Liverpool co-owner Tom Hicks has launched a withering attack on the Dubai consortium looking to take control of the Premier League club.
Dubai International Capital (DIC) agreed to Hicks’ demand that his Anfield partner George Gillett Jr. would be limited to selling 98 per cent of his stock, equating to 49 per cent of Liverpool.
But Hicks is upset with DIC’s negotiator Amanda Staveley, saying she has been leaking private correspondence between the pair to the press.
He said: “If she thinks that is an appropriate way to acquire a stake in Liverpool FC, she had better think again.
“Amanda Staveley, who has a reputation for being pretty smart, should know better than to publicly put words in my mouth, particularly words that she knows or should know perfectly well aren’t true.
“She should also know better than to release actual copies of my private correspondence to the press.”
Staveley has said that DIC would aim to become the dominant partner by flexing their financial muscle, and pledged to work on forcing Hicks into selling his 50 per cent stake.
Hicks insisted that no deal has been brokered with DIC and that it faced competition to acquire even a minority stake.
“DIC is one of several potential minority investors we are or will be talking to,” he said.
Hicks has already rejected DIC’s £500 million bid for the whole club, which would have included paying off the refinancing package Hicks and Gillett negotiated in January for the loan used to purchase the Anfield side.

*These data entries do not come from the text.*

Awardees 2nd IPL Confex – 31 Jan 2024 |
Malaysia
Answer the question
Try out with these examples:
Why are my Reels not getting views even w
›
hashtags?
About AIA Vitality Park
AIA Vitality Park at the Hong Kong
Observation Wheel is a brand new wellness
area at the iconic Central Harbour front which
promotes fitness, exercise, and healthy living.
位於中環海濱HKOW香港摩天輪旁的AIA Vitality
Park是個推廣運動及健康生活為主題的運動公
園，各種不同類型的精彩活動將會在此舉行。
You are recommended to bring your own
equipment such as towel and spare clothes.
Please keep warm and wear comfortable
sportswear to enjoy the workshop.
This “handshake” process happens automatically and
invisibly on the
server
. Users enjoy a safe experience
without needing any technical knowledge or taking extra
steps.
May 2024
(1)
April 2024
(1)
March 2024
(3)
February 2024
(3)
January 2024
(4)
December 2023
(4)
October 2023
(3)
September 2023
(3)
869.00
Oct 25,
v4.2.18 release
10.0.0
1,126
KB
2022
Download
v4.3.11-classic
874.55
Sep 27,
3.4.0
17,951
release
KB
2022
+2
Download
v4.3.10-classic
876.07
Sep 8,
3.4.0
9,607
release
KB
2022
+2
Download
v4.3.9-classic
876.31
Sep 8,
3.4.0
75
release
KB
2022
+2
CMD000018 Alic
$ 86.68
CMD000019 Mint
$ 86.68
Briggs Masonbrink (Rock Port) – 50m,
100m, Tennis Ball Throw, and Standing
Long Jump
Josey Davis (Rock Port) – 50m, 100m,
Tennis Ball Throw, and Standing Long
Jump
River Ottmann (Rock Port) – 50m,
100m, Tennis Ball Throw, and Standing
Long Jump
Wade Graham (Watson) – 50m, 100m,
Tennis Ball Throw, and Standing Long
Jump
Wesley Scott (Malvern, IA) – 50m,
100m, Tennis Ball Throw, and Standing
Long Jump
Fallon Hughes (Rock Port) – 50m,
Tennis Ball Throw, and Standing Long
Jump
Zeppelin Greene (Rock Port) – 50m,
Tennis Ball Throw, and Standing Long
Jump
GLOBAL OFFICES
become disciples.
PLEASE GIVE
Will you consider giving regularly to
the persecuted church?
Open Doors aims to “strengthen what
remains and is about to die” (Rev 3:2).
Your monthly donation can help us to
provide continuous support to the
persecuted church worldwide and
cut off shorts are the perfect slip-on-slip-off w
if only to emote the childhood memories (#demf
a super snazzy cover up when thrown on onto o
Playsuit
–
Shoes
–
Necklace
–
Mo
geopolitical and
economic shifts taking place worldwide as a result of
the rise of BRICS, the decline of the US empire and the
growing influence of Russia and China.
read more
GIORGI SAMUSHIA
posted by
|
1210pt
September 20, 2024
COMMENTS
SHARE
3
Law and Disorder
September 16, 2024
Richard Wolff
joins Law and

Instead, in the short term, DIC is resigned to working with Hicks.
“Subject to renegotiation of a partnership agreement and subject to the stringent minority shareholder protection rights we would be prepared to accept a 49 per cent shareholding in Liverpool FC,” said Staveley, who works for financial advisory firm PCP Capital Partners.
“We have decided that this arrangement provides the best possible solution to the situation and would be in the best interests of the club and their loyal fans.
“Tom Hicks knows that in the long run we will be 100 per cent owners of the club, but we are prepared to play a waiting game,” Staveley said. “We will be able to pay the price for the financing of the club and construction of a new stadium.”